The room grew silent. John looked over at Joanne soberly, and she clutched her coat more tightly to her and started toward the door.
“Gram,” she said, “I hope you feel better.”
“Well. New things come up. A minute ago Jamie Dower slipped from my mind altogether for a second.”
“Sure. It’s always that way. You’ll—”
“What I was meaning to bring up a minute ago,” Gram began, “what I wanted to say …”
She stopped and looked over at Ben Joe.
“Um,” he said. He took his hands out of his pockets and walked over to where John was standing beside Joanne.
“What’s the matter?” Joanne asked.
“Well, I was just wondering.” He looked at her face, with its blank brown eyes, and then changed his mind and directed the question toward John. “What I think Gram was trying to say,” he said, “… well, hell with it, what I’m trying to say is, it doesn’t look to me like a good idea for you to be going out, Joanne.” But he was still facing John; it was to John’s more open eyes that he said it.
“Why not,” John said, turning it into a challenge instead of a question.
“Well, it’s a small town.
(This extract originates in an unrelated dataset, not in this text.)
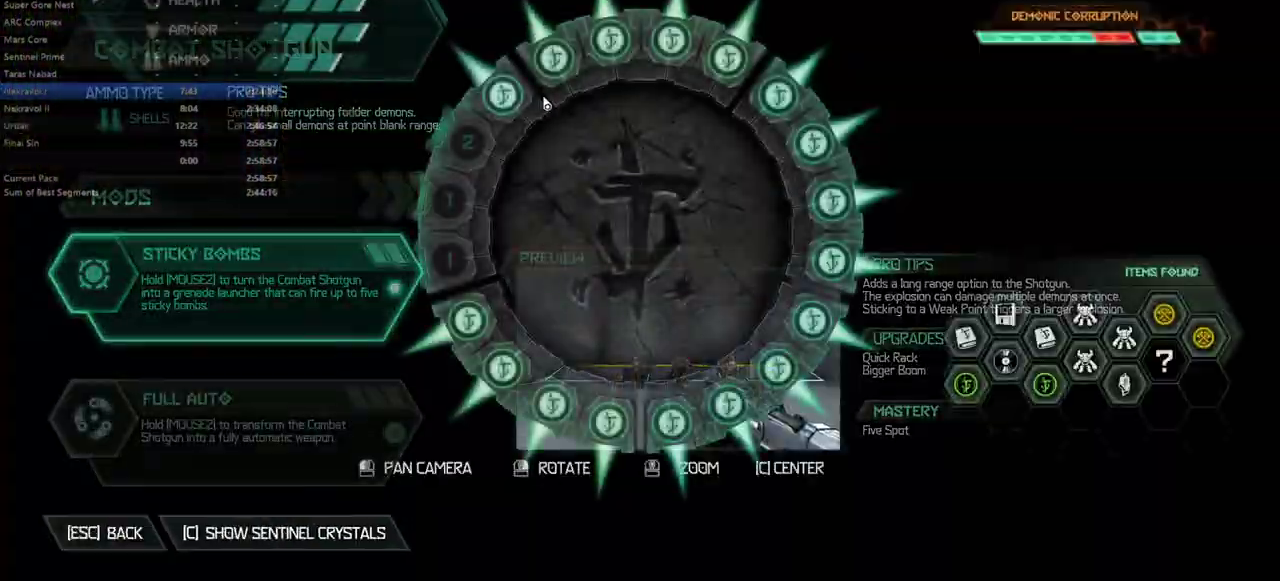
{"keys": [], "mouse": [], "events": [[200, "e", "down"], [267, "e", "up"]]}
That’s one reason.”
“Small town, what’s that got to do with it? Listen, boy, you and your family got to stop hanging on to your sister this way. Got to start—”
“But she’s still married, damn it!”
His mother, coming in on the tail end of the sentence, stopped in the doorway and looked at Ben Joe.
“What?” she said.
Ben Joe turned to her. “Mom, I’m asking you, now. Do you think Joanne ought to go out on a date?”